» TASK PROMPT: Please quote exactly the lines below from the line containing "zostawiają na nim" to the line containing "zbliżać do kolejnej", both lines included, and nothing else.

Page-level text extractions
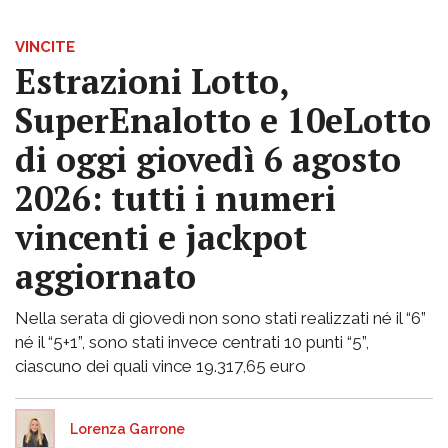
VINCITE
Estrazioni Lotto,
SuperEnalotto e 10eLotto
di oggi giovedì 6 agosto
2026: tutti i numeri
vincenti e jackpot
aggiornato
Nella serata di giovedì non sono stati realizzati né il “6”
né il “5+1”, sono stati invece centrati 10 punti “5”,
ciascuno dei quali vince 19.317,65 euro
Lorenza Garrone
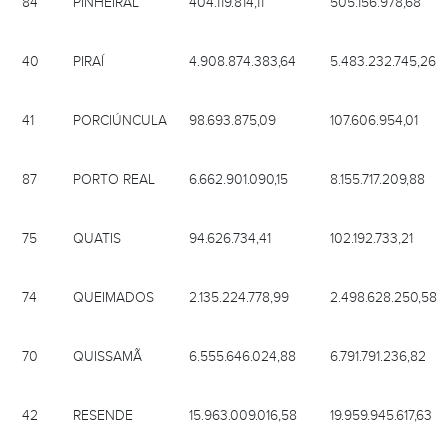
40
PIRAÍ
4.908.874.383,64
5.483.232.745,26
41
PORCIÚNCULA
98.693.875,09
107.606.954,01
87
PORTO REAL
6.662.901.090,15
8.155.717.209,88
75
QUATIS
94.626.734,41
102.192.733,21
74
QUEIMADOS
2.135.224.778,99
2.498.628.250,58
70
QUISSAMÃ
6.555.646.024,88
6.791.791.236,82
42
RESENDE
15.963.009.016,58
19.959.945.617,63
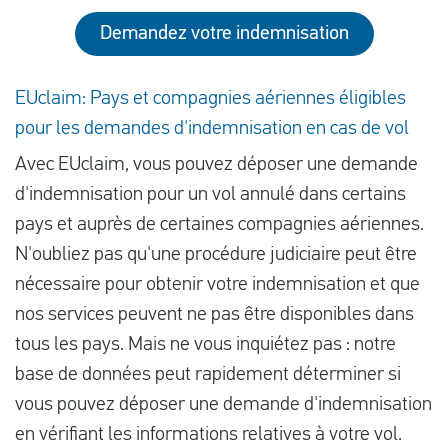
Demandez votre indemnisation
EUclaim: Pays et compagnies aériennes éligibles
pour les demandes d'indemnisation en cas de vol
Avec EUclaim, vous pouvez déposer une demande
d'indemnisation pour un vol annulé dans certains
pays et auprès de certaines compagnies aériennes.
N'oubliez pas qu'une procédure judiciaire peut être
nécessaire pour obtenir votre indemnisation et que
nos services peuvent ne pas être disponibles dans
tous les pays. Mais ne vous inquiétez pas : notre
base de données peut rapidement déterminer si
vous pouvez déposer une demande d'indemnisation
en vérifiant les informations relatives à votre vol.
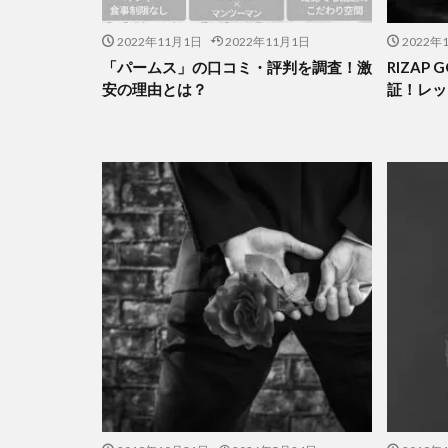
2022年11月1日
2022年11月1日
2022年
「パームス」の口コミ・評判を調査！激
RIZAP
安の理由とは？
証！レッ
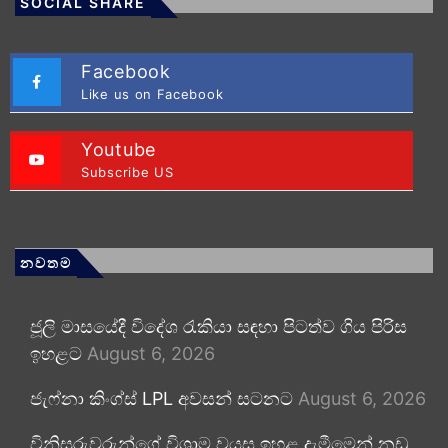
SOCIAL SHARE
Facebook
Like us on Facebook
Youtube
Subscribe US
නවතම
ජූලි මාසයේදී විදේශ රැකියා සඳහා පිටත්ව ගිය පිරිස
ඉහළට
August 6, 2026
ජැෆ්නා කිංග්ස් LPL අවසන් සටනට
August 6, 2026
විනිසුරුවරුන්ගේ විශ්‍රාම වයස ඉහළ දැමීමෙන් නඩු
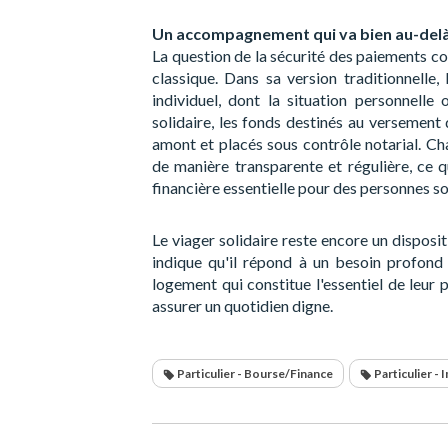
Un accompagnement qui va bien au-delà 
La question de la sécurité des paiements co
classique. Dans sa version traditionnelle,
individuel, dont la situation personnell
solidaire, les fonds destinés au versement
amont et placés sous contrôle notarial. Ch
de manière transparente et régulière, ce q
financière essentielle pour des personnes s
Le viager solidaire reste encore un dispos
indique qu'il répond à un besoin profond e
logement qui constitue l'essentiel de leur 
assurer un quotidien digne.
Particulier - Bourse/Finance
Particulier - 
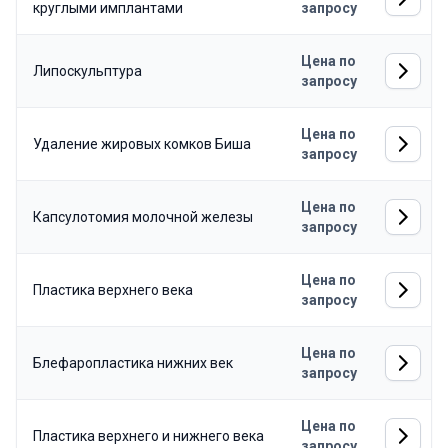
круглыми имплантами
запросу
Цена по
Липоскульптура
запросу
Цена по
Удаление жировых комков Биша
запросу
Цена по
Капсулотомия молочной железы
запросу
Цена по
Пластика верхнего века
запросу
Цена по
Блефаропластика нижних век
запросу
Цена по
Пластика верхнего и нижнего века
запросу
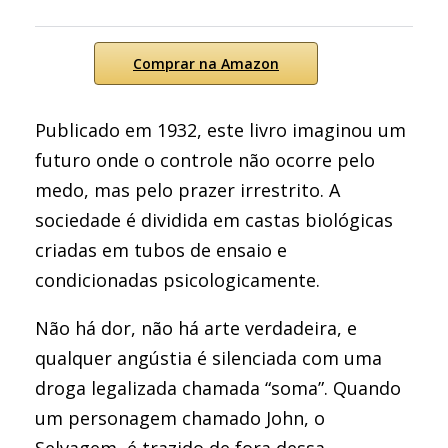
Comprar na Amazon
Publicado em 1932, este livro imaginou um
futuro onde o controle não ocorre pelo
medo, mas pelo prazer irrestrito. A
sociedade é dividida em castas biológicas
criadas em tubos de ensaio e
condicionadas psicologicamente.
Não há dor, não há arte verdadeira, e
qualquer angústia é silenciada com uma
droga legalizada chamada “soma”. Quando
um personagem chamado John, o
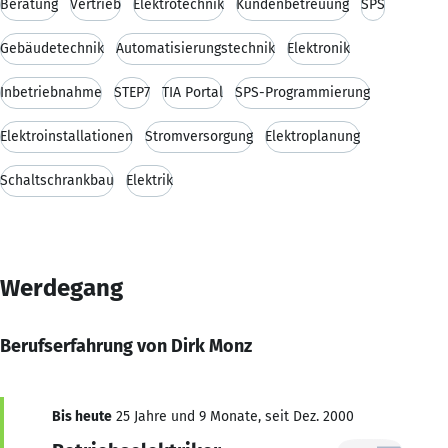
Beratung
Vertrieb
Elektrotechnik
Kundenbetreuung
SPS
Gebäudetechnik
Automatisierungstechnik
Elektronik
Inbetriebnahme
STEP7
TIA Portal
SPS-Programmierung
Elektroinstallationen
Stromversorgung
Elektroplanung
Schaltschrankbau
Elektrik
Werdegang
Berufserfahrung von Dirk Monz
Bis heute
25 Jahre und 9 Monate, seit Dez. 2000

==

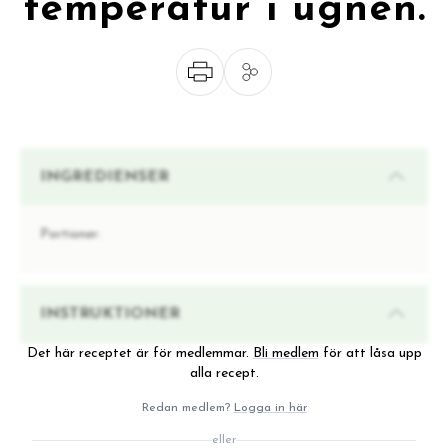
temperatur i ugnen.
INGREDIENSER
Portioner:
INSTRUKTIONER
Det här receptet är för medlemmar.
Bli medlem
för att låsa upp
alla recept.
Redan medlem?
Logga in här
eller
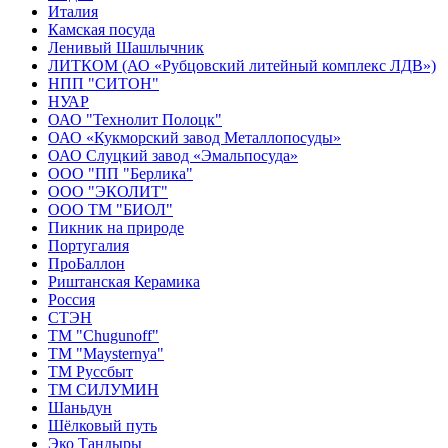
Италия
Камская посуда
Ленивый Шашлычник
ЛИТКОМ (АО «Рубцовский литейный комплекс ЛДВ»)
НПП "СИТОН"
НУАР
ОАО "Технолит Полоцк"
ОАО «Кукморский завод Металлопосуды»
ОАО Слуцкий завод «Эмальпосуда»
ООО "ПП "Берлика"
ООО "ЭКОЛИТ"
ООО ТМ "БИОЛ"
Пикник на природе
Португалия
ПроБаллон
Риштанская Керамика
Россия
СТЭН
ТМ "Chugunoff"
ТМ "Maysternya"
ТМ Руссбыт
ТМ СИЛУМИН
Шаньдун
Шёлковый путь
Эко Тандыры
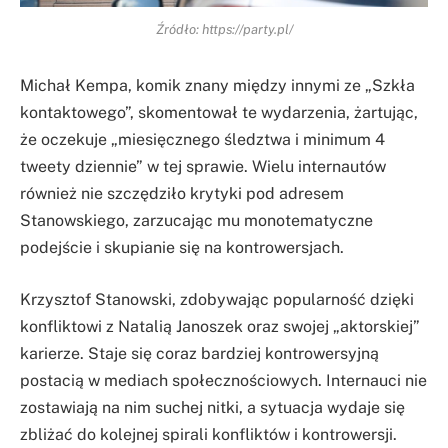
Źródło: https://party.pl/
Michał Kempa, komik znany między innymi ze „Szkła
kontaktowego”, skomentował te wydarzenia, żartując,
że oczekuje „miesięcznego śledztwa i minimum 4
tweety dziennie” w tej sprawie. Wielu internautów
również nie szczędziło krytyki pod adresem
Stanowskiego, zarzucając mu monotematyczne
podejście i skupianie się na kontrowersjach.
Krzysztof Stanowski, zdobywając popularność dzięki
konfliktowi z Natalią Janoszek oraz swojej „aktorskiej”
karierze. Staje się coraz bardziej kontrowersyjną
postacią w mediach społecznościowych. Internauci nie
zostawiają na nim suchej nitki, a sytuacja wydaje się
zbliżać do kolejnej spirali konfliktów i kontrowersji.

» TASK SOLUTION:
zostawiają na nim suchej nitki, a sytuacja wydaje się
zbliżać do kolejnej spirali konfliktów i kontrowersji.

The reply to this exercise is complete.